New EU Scheme Could Hike Petrol, Gas Prices
The EU’s new carbon pricing scheme for road and heating fuels (ETS2) – set to be introduced across the bloc in 2027 – could lead to higher price hikes than initially thought, key lawmakers told Euractiv.
As of 2027, the EU will start pricing CO2 emissions from buildings and road transport, with a new carbon pricing scheme, known as the Emissions Trading System 2 (ETS2).
When the system was agreed upon in 2023, EU lawmakers promised that prices would remain below Euro 45 per tonne of CO2, meaning a price surcharge of about 10 cents per liter of diesel or petrol.
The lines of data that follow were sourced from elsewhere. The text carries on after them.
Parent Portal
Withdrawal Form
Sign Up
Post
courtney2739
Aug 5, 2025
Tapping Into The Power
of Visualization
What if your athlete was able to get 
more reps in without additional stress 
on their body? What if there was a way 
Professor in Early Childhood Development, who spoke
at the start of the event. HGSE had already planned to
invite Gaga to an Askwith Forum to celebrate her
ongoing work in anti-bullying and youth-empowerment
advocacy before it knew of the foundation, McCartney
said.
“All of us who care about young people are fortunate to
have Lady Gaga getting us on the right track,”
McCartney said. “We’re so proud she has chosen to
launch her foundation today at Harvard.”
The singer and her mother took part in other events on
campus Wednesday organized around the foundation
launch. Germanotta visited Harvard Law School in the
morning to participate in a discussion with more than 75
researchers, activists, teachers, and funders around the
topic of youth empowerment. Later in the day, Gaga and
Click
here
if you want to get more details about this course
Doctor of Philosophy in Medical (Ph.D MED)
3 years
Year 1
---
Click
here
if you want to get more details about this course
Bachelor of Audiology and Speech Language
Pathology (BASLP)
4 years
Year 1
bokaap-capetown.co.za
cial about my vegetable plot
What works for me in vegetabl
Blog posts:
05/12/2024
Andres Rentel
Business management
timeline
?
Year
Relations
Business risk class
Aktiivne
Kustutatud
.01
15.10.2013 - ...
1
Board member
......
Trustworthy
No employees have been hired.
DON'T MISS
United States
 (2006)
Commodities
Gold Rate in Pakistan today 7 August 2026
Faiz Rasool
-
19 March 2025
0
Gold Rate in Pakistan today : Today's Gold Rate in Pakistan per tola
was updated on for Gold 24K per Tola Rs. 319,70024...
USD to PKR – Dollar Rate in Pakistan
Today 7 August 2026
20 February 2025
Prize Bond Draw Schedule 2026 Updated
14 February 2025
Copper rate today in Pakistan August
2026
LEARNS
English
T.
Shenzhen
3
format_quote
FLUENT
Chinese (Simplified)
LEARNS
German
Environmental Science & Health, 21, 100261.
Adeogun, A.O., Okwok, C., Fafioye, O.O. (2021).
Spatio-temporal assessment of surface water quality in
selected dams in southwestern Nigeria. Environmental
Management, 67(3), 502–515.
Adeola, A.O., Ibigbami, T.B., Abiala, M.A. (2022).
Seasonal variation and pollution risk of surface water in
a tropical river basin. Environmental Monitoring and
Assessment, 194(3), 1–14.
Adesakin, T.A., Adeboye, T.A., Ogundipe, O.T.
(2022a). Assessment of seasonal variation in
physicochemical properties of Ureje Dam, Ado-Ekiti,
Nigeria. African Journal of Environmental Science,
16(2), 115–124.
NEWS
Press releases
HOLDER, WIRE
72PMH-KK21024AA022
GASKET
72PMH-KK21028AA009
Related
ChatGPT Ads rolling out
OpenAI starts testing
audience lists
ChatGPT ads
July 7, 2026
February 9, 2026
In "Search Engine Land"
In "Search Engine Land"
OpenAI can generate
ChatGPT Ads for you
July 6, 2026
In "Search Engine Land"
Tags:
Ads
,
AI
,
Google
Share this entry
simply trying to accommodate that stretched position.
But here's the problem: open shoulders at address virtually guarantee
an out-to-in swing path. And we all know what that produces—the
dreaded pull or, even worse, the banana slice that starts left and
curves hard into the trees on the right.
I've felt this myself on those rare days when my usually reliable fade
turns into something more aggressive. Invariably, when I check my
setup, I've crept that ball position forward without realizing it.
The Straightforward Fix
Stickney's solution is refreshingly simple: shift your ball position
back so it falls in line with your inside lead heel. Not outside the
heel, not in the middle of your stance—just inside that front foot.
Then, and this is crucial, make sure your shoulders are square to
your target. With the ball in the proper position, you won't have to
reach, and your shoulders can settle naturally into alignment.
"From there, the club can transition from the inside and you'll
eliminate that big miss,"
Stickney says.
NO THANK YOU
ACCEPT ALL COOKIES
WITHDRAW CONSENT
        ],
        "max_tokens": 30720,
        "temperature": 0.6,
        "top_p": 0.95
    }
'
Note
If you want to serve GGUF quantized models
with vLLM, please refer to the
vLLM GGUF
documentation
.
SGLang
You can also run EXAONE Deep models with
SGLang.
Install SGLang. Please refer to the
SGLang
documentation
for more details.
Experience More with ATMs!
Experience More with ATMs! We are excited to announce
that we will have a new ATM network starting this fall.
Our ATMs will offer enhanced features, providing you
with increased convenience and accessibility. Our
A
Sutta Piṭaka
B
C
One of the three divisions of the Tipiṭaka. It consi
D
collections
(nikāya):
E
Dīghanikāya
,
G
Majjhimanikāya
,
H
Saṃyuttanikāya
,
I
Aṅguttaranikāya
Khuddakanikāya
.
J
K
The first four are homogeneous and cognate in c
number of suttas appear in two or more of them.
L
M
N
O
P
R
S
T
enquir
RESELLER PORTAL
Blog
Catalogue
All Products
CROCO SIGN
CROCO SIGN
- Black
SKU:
Peter Liese (CDU/EPP), who was the European Parliament’s chief negotiator on the file, told Euractiv he was “a little more pessimistic now” that the EUR 45 limit could be kept, “because we are experiencing setbacks in terms of both mobility and buildings.”
Since the ETS2 is market-based, if Europe is less successful at phasing out its reliance on CO2-intensive energy sources, demand for CO2 emission certificates will rise and the price of carbon will jump accordingly. However, Liese added that “it is our joint task to avoid this scenario”.
Emissions from buildings, mostly caused by heating systems, and road transport, mostly caused by cars and lorries, are currently falling slower than the European Commission forecast.
Meanwhile, additional laws to reduce emissions in those sectors – such as the EU buildings directive or a German law to ban new gas and oil boilers (heating law) – have been watered down substantially, or will only take full effect at a later stage, such as the de facto phase-out of internal combustion engines by 2035.
These developments could lead to higher demand for emission allowances in 2027, and therefore to a higher carbon price. The situation in his native Germany particularly concerns Liese: “Last spring, a lot of people were still determined to install climate-neutral heating systems,” he said, adding “The debate about the heating law has caused a setback”.
2023 saw Germans install 790,000 new gas boilers – more than in any of the previous 20 years. Many say this surge was due to an eleventh-hour panic, in which homeowners raced to install new gas boilers before they were banned by the upcoming rules.
On transport emissions, falling sales of electric vehicles (12.2% of all new vehicles in April 2024, versus 14.7% in April 2023) is being noted.
Germany’s failure to reach its climate targets in these two sectors means that “pressure on certificates is then greater and prices are rising” according to Liese.
Other lawmakers share the concern that prices will exceed Euro 45. “Euro 45 is not a hard limit in the current design, but rather a very soft brake,” Tiemo Wölken, German MEP and coordinator on environmental policy for the center-left S&D group told Euractiv.
“Current studies […] assume that the price could rise towards €200 per tonne,” he said, pointing to research by German think-tank Agora Energiewende.